I hated being sick when I was a kid — but my mom hated it worse. She would always have these homemade remedies that only made sense in her mind. I would be her guinea pig. And although most of the time they worked, I think it had to do more with the fact that I willed myself back to good health to avoid facing another of her crazy teas. The messed up part was that we were not allowed to miss school, we had to have something in our bodies falling off or coming out in order for my mom to consider it. This was made even funnier considering the only time were allowed to miss school was when she had a doctor’s appointment and needed a translator.

When it came to coming up with potions, rubs and ointments, there was no one that could beat my mom. She would be out there with a kitchen knife cutting the right plants because she did not expect us to know the difference between cilantro and aloe vera. For earaches and stomachaches, she would use the same plant – something called “ruda.” She would brew a tea for stomachaches, but when it came to earaches, she would wrap it around in a ball and put it inside the ailing ear. Toothaches would be soothed away with “yerba buena.” People often tell me that “yerba buena is nothing but spearmint,” but believe you me, this herb tasted nothing like spearmint. I remember leaving the herb in my mouth until it completely numbed me.

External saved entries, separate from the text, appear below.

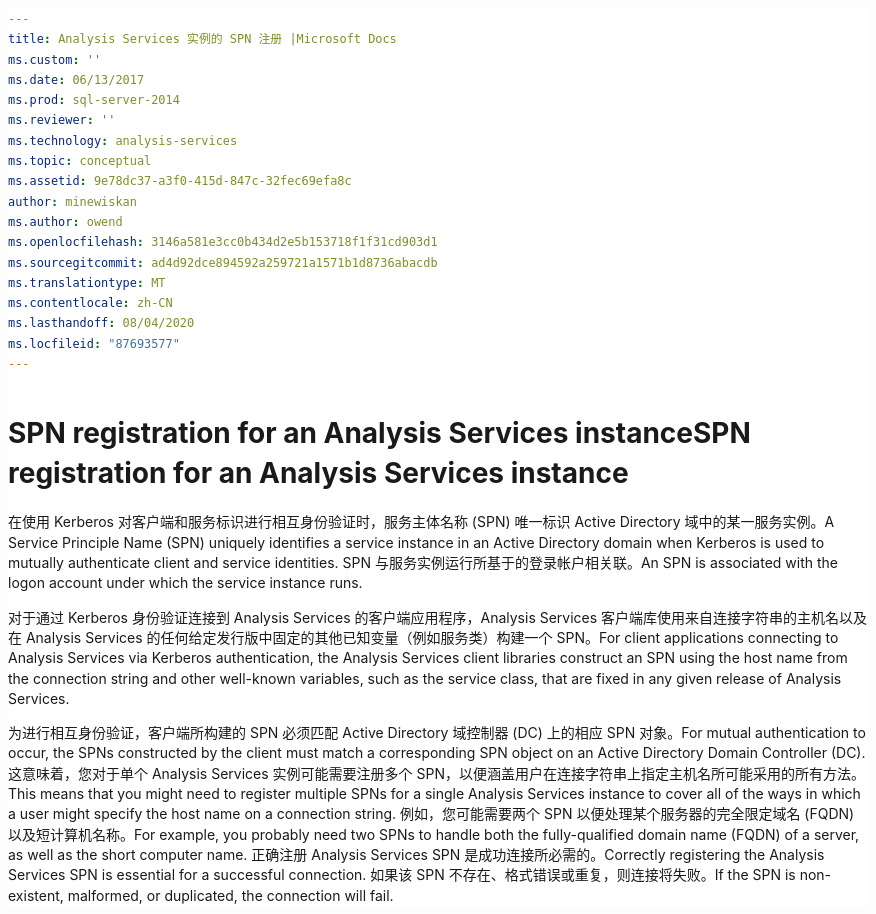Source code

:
 ```yaml
---
title: Analysis Services 实例的 SPN 注册 |Microsoft Docs
ms.custom: ''
ms.date: 06/13/2017
ms.prod: sql-server-2014
ms.reviewer: ''
ms.technology: analysis-services
ms.topic: conceptual
ms.assetid: 9e78dc37-a3f0-415d-847c-32fec69efa8c
author: minewiskan
ms.author: owend
ms.openlocfilehash: 3146a581e3cc0b434d2e5b153718f1f31cd903d1
ms.sourcegitcommit: ad4d92dce894592a259721a1571b1d8736abacdb
ms.translationtype: MT
ms.contentlocale: zh-CN
ms.lasthandoff: 08/04/2020
ms.locfileid: "87693577"
---
```

# <a name="spn-registration-for-an-analysis-services-instance"></a><span data-ttu-id="a766c-102">SPN registration for an Analysis Services instance</span><span class="sxs-lookup"><span data-stu-id="a766c-102">SPN registration for an Analysis Services instance</span></span>
  <span data-ttu-id="a766c-103">在使用 Kerberos 对客户端和服务标识进行相互身份验证时，服务主体名称 (SPN) 唯一标识 Active Directory 域中的某一服务实例。</span><span class="sxs-lookup"><span data-stu-id="a766c-103">A Service Principle Name (SPN) uniquely identifies a service instance in an Active Directory domain when Kerberos is used to mutually authenticate client and service identities.</span></span> <span data-ttu-id="a766c-104">SPN 与服务实例运行所基于的登录帐户相关联。</span><span class="sxs-lookup"><span data-stu-id="a766c-104">An SPN is associated with the logon account under which the service instance runs.</span></span>  
  
 <span data-ttu-id="a766c-105">对于通过 Kerberos 身份验证连接到 Analysis Services 的客户端应用程序，Analysis Services 客户端库使用来自连接字符串的主机名以及在 Analysis Services 的任何给定发行版中固定的其他已知变量（例如服务类）构建一个 SPN。</span><span class="sxs-lookup"><span data-stu-id="a766c-105">For client applications connecting to Analysis Services via Kerberos authentication, the Analysis Services client libraries construct an SPN using the host name from the connection string and other well-known variables, such as the service class, that are fixed in any given release of Analysis Services.</span></span>  
  
 <span data-ttu-id="a766c-106">为进行相互身份验证，客户端所构建的 SPN 必须匹配 Active Directory 域控制器 (DC) 上的相应 SPN 对象。</span><span class="sxs-lookup"><span data-stu-id="a766c-106">For mutual authentication to occur, the SPNs constructed by the client must match a corresponding SPN object on an Active Directory Domain Controller (DC).</span></span> <span data-ttu-id="a766c-107">这意味着，您对于单个 Analysis Services 实例可能需要注册多个 SPN，以便涵盖用户在连接字符串上指定主机名所可能采用的所有方法。</span><span class="sxs-lookup"><span data-stu-id="a766c-107">This means that you might need to register multiple SPNs for a single Analysis Services instance to cover all of the ways in which a user might specify the host name on a connection string.</span></span> <span data-ttu-id="a766c-108">例如，您可能需要两个 SPN 以便处理某个服务器的完全限定域名 (FQDN) 以及短计算机名称。</span><span class="sxs-lookup"><span data-stu-id="a766c-108">For example, you probably need two SPNs to handle both the fully-qualified domain name (FQDN) of a server, as well as the short computer name.</span></span> <span data-ttu-id="a766c-109">正确注册 Analysis Services SPN 是成功连接所必需的。</span><span class="sxs-lookup"><span data-stu-id="a766c-109">Correctly registering the Analysis Services SPN is essential for a successful connection.</span></span> <span data-ttu-id="a766c-110">如果该 SPN 不存在、格式错误或重复，则连接将失败。</span><span class="sxs-lookup"><span data-stu-id="a766c-110">If the SPN is non-existent, malformed, or duplicated, the connection will fail.</span></span>  
  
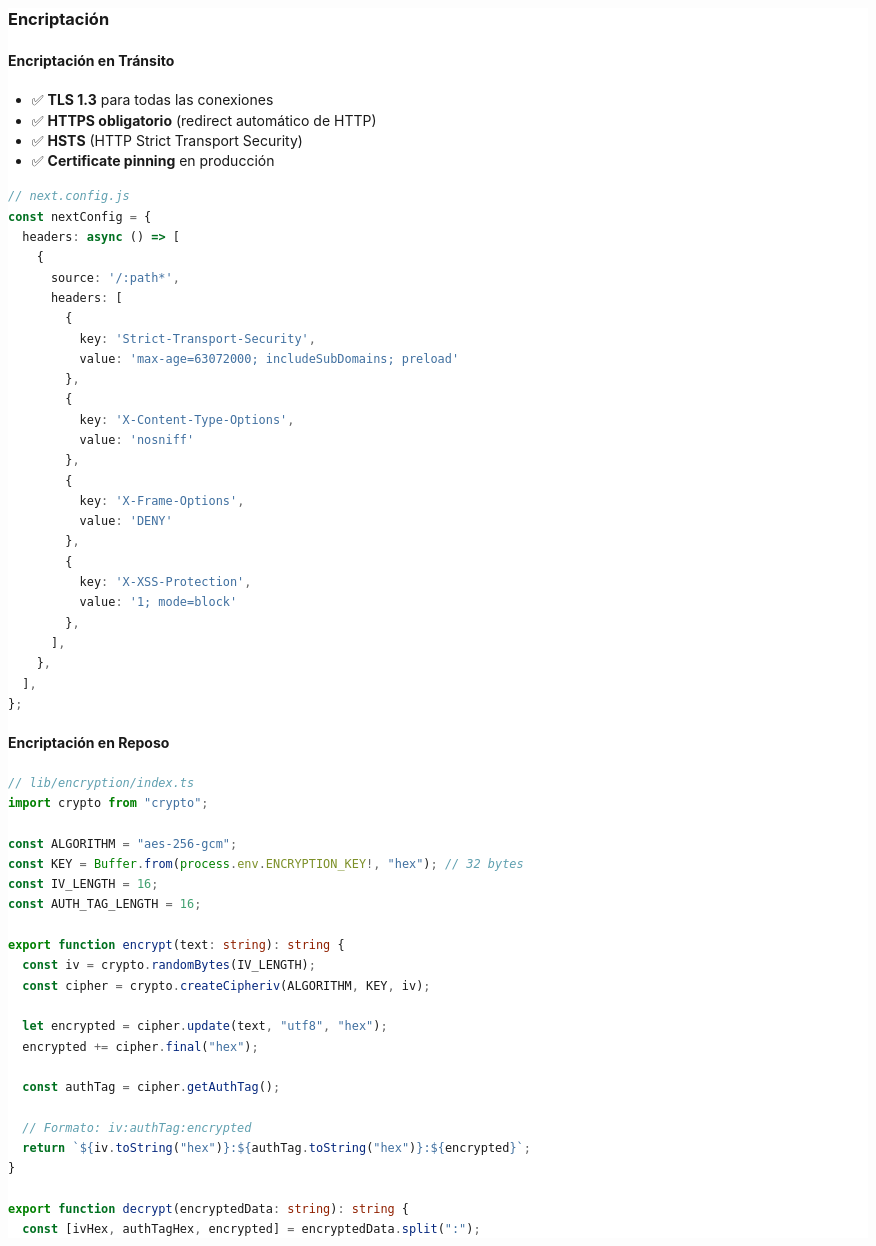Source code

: ### Encriptación

#### Encriptación en Tránsito

- ✅ **TLS 1.3** para todas las conexiones
- ✅ **HTTPS obligatorio** (redirect automático de HTTP)
- ✅ **HSTS** (HTTP Strict Transport Security)
- ✅ **Certificate pinning** en producción

```typescript
// next.config.js
const nextConfig = {
  headers: async () => [
    {
      source: '/:path*',
      headers: [
        {
          key: 'Strict-Transport-Security',
          value: 'max-age=63072000; includeSubDomains; preload'
        },
        {
          key: 'X-Content-Type-Options',
          value: 'nosniff'
        },
        {
          key: 'X-Frame-Options',
          value: 'DENY'
        },
        {
          key: 'X-XSS-Protection',
          value: '1; mode=block'
        },
      ],
    },
  ],
};
```

#### Encriptación en Reposo

```typescript
// lib/encryption/index.ts
import crypto from "crypto";

const ALGORITHM = "aes-256-gcm";
const KEY = Buffer.from(process.env.ENCRYPTION_KEY!, "hex"); // 32 bytes
const IV_LENGTH = 16;
const AUTH_TAG_LENGTH = 16;

export function encrypt(text: string): string {
  const iv = crypto.randomBytes(IV_LENGTH);
  const cipher = crypto.createCipheriv(ALGORITHM, KEY, iv);

  let encrypted = cipher.update(text, "utf8", "hex");
  encrypted += cipher.final("hex");

  const authTag = cipher.getAuthTag();

  // Formato: iv:authTag:encrypted
  return `${iv.toString("hex")}:${authTag.toString("hex")}:${encrypted}`;
}

export function decrypt(encryptedData: string): string {
  const [ivHex, authTagHex, encrypted] = encryptedData.split(":");

```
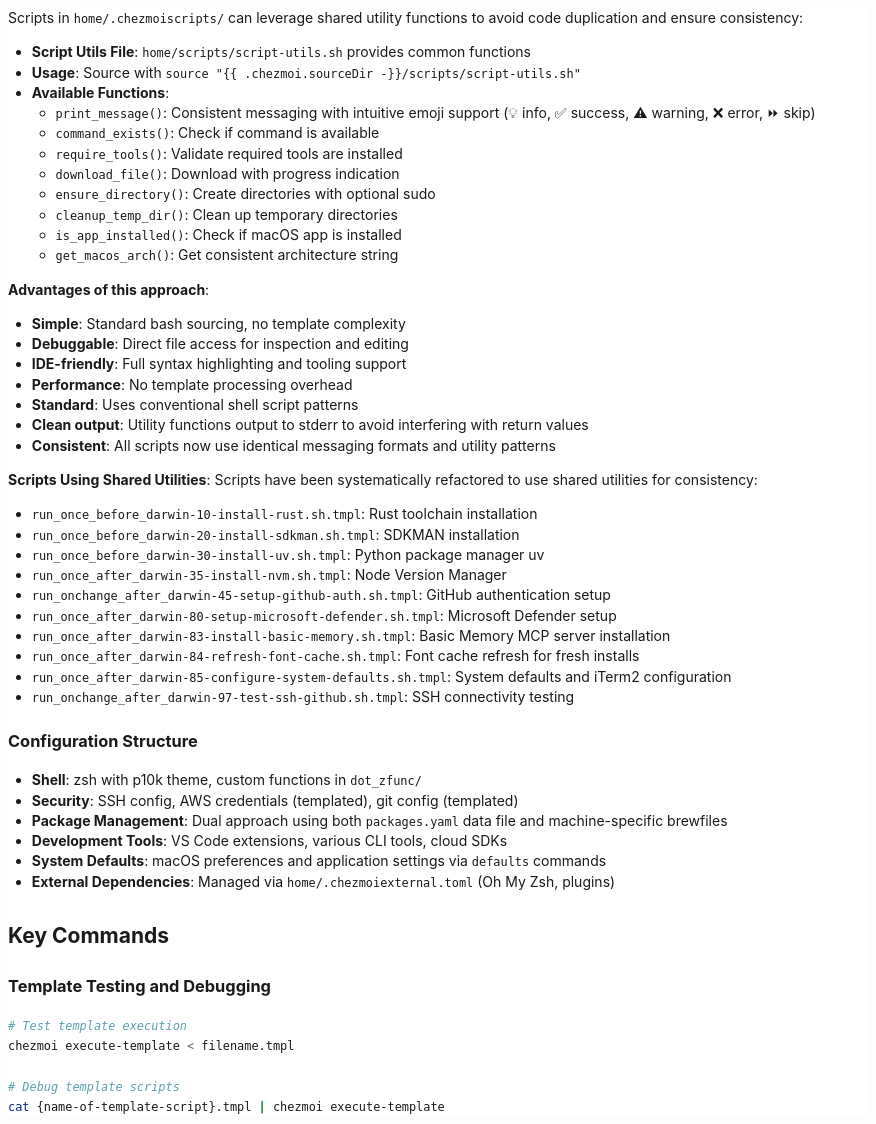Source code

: Scripts in `home/.chezmoiscripts/` can leverage shared utility functions to avoid code duplication and ensure consistency:

- **Script Utils File**: `home/scripts/script-utils.sh` provides common functions
- **Usage**: Source with `source "{{ .chezmoi.sourceDir -}}/scripts/script-utils.sh"`
- **Available Functions**:
  - `print_message()`: Consistent messaging with intuitive emoji support (💡 info, ✅ success, ⚠️ warning, ❌ error, ⏩ skip)
  - `command_exists()`: Check if command is available
  - `require_tools()`: Validate required tools are installed
  - `download_file()`: Download with progress indication
  - `ensure_directory()`: Create directories with optional sudo
  - `cleanup_temp_dir()`: Clean up temporary directories
  - `is_app_installed()`: Check if macOS app is installed
  - `get_macos_arch()`: Get consistent architecture string

**Advantages of this approach**:
- **Simple**: Standard bash sourcing, no template complexity
- **Debuggable**: Direct file access for inspection and editing
- **IDE-friendly**: Full syntax highlighting and tooling support
- **Performance**: No template processing overhead
- **Standard**: Uses conventional shell script patterns
- **Clean output**: Utility functions output to stderr to avoid interfering with return values
- **Consistent**: All scripts now use identical messaging formats and utility patterns

**Scripts Using Shared Utilities**:
Scripts have been systematically refactored to use shared utilities for consistency:
- `run_once_before_darwin-10-install-rust.sh.tmpl`: Rust toolchain installation
- `run_once_before_darwin-20-install-sdkman.sh.tmpl`: SDKMAN installation
- `run_once_before_darwin-30-install-uv.sh.tmpl`: Python package manager uv
- `run_once_after_darwin-35-install-nvm.sh.tmpl`: Node Version Manager
- `run_onchange_after_darwin-45-setup-github-auth.sh.tmpl`: GitHub authentication setup
- `run_once_after_darwin-80-setup-microsoft-defender.sh.tmpl`: Microsoft Defender setup
- `run_once_after_darwin-83-install-basic-memory.sh.tmpl`: Basic Memory MCP server installation
- `run_once_after_darwin-84-refresh-font-cache.sh.tmpl`: Font cache refresh for fresh installs
- `run_once_after_darwin-85-configure-system-defaults.sh.tmpl`: System defaults and iTerm2 configuration
- `run_onchange_after_darwin-97-test-ssh-github.sh.tmpl`: SSH connectivity testing

### Configuration Structure

- **Shell**: zsh with p10k theme, custom functions in `dot_zfunc/`
- **Security**: SSH config, AWS credentials (templated), git config (templated)
- **Package Management**: Dual approach using both `packages.yaml` data file and machine-specific brewfiles
- **Development Tools**: VS Code extensions, various CLI tools, cloud SDKs
- **System Defaults**: macOS preferences and application settings via `defaults` commands
- **External Dependencies**: Managed via `home/.chezmoiexternal.toml` (Oh My Zsh, plugins)

## Key Commands

### Template Testing and Debugging
```bash
# Test template execution
chezmoi execute-template < filename.tmpl

# Debug template scripts
cat {name-of-template-script}.tmpl | chezmoi execute-template
```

Coughs and colds were handled differently. First, I would drink a tall glass of Jell-O gelatin, she would boil water and drop the powder inside. Then she would take it off the burner allow it to cool – but not inside of the refrigerator. For some reason, the mixture would lose its medicinal purposes if it was allowed to be inside the refrigerator, let alone the freezer. I would then drink it down and take a nap. Step two would involve swallowing handfuls of “vaporú,” or Vapor Rub. The thinking being that if it worked that well outside your body — imagine the medical miracles it would perform inside of it.

My mother would usually treat my fevers by crushing aspirin and smearing my feet with Vapor Rub. She would then take the crushed aspirin and spread it on top of the Vapor Rub. Then she would add an additional pair of socks in order to sweat the fever out of my body.

Now as much as I hate the taste of vaporú, there is one tradition I dislike even more, and that would be the suppository. The suppository is by far the cruelest of all medical traditions. It’s the 21st century. You would think they have found a way to compact the medicine into something smaller. The ones my mother would use looked like silver bullets. They would have stopped a werewolf in his tracks.

I remember it was a scene right out of the “Exorcist” when it came time to apply that sort of medicine. I would start sweating and begin to curse out everyone inside the room. You had to call in a doctor, a couple of nurses and maybe even a priest so that they could convince me to accept my fate. Now, I am not comparing my mother’s methods to those of Doctor House, but they did the trick. I would not apply them to my own children simply because I would be afraid of poisoning them. I do not think I could apply the proper doses – although I do know the difference between aloe vera and cilantro.